A 33-year-old man fatally shot the mother of his children in St. Paul after showing up for one of their birthdays last week, then fled the state with the children and crossed the Canadian border alone on foot, according to charges.

St. Paul police said Monday they continue to look for Wesley B. Koboi, of St. Paul, in connection with the killing of 29-year-old Shaniya D. Thompson, who officers found dead in her Dayton’s Bluff apartment Friday. Preliminary evidence indicated she was shot Thursday.
Koboi was charged by warrant Saturday in Ramsey County District Court with second-degree intentional murder and second-degree unintentional murder.
Thompson was a “devoted mother” of five children who “witnessed the unthinkable,” according to her sister.
“(Koboi) came into her home bearing gifts for my young niece’s birthday,” Thompson’s sister wrote on a GoFundMe page. “All the while planning to shoot and kill my sister, while my nieces and nephews were there.”
According to the criminal complaint:
Officers about 4:15 p.m. Friday were called to Thompson’s apartment building in the 500 block of Broadway Street, near downtown and close to Interstates 94/35E and East Seventh Street. The caller, who lives in Louisiana, said her granddaughter called and told her the girl’s father, Koboi, had shot her mother inside the apartment.
An officer called the girl, who said she was in Michigan.

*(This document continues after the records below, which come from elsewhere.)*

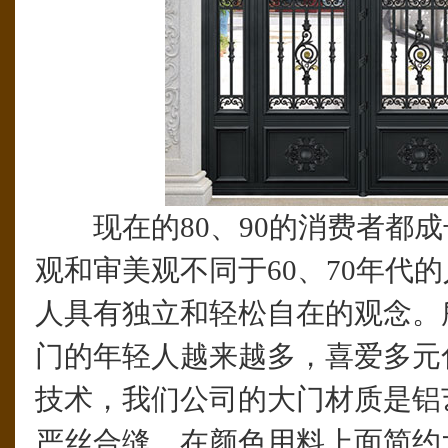
现在的80、90的消费者都成
观和审美观不同于60、70年代
人具有独立和轻松自在的观念。
门的年轻人越来越多，喜爱多元
技术，我们公司的大门材质是铝
严丝合缝，在颜色用料上面简约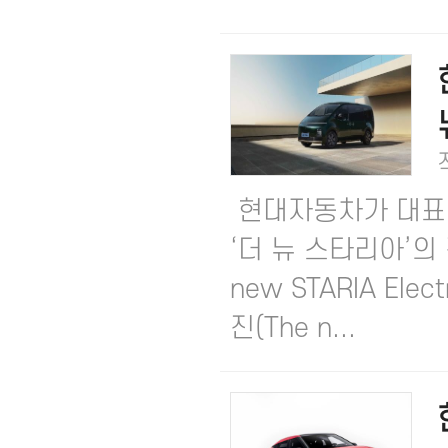
현대자동차가 대표 다목적
‘더 뉴 스타리아’의
new STARIA El
진(The n...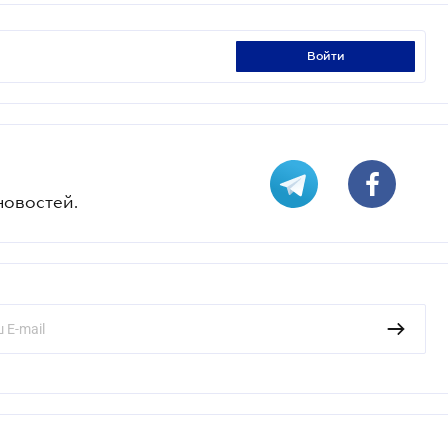
войти
новостей.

When asked if her mother was at home and OK, she replied, “I don’t know.” When asked if she had seen her father, she said, “Dad had a gun.”
Another child was handed the phone and said she thought he had hurt her mother with a gun, and that he said it was an accident. She said they had been arguing, and that he had a “short” firearm that he put to her mother’s head.

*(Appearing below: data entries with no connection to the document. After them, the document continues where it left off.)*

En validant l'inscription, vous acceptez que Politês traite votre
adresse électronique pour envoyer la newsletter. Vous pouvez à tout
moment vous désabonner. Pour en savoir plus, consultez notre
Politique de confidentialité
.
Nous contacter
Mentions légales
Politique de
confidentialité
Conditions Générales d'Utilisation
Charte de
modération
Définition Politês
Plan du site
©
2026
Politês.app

The child said Koboi then asked her and her siblings if they wanted to go to their aunt’s house. It was the child’s birthday.
Officers entered the apartment and found Thompson on her back in the master bedroom bathroom. She had a gunshot wound to her head. A handgun and phone were on the floor near her body.

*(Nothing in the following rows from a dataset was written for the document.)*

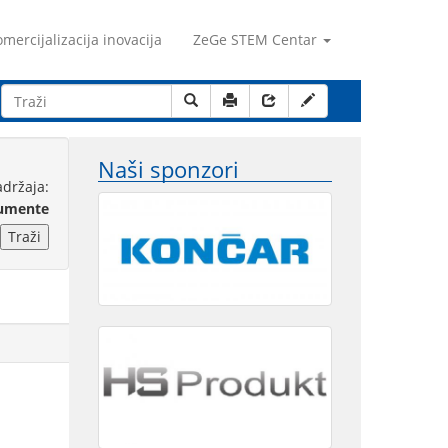
mercijalizacija inovacija
ZeGe STEM Centar
Naši sponzori
adržaja:
kumente
Traži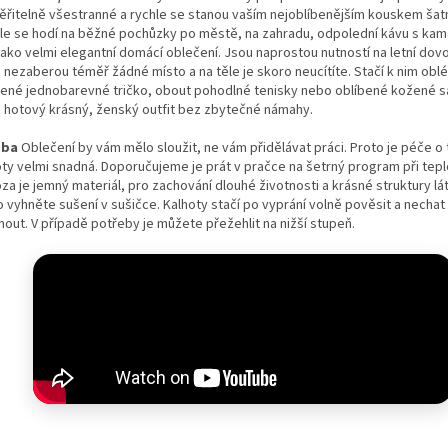
ěřitelně všestranné a rychle se stanou vaším nejoblíbenějším kouskem šatn
le se hodí na běžné pochůzky po městě, na zahradu, odpolední kávu s ka
 jako velmi elegantní domácí oblečení. Jsou naprostou nutností na letní dov
 nezaberou téměř žádné místo a na těle je skoro neucítíte. Stačí k nim obl
bené jednobarevné tričko, obout pohodlné tenisky nebo oblíbené kožené s
 hotový krásný, ženský outfit bez zbytečné námahy.
žba
Oblečení by vám mělo sloužit, ne vám přidělávat práci. Proto je péče o 
oty velmi snadná. Doporučujeme je prát v pračce na šetrný program při tepl
za je jemný materiál, pro zachování dlouhé životnosti a krásné struktury lá
o vyhněte sušení v sušičce. Kalhoty stačí po vyprání volně pověsit a nechat
nout. V případě potřeby je můžete přežehlit na nižší stupeň.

Thompson’s father told an investigator he learned Koboi went to the apartment for a child’s birthday. Koboi told the children to leave the living room and go into their bedroom. They then heard a scream and a loud “thud.” Koboi told the children they were going to leave, and drove them to Grand Rapids, Mich., where his mother lives.
Koboi’s mother said he and the children arrived at her house between 8:30 and 9 a.m. Friday. It’s an eight hour, 13-minute drive from St. Paul to Grand Rapids on the interstate, the complaint noted.
Koboi told his mother they were there to celebrate Christmas, but otherwise “didn’t say much about their surprise arrival,” the complaint read. She said he stayed for about an hour and then left the children with her, saying he would be back but not where he was going.
Investigators learned through federal law enforcement officers that Koboi crossed the border into Canada on foot at the Sarnia Blue Water Bridge at Port Huron, Mich., just before midnight Friday. He had booked a flight to Mexico.
Mara H. Gottfried contributed to this report.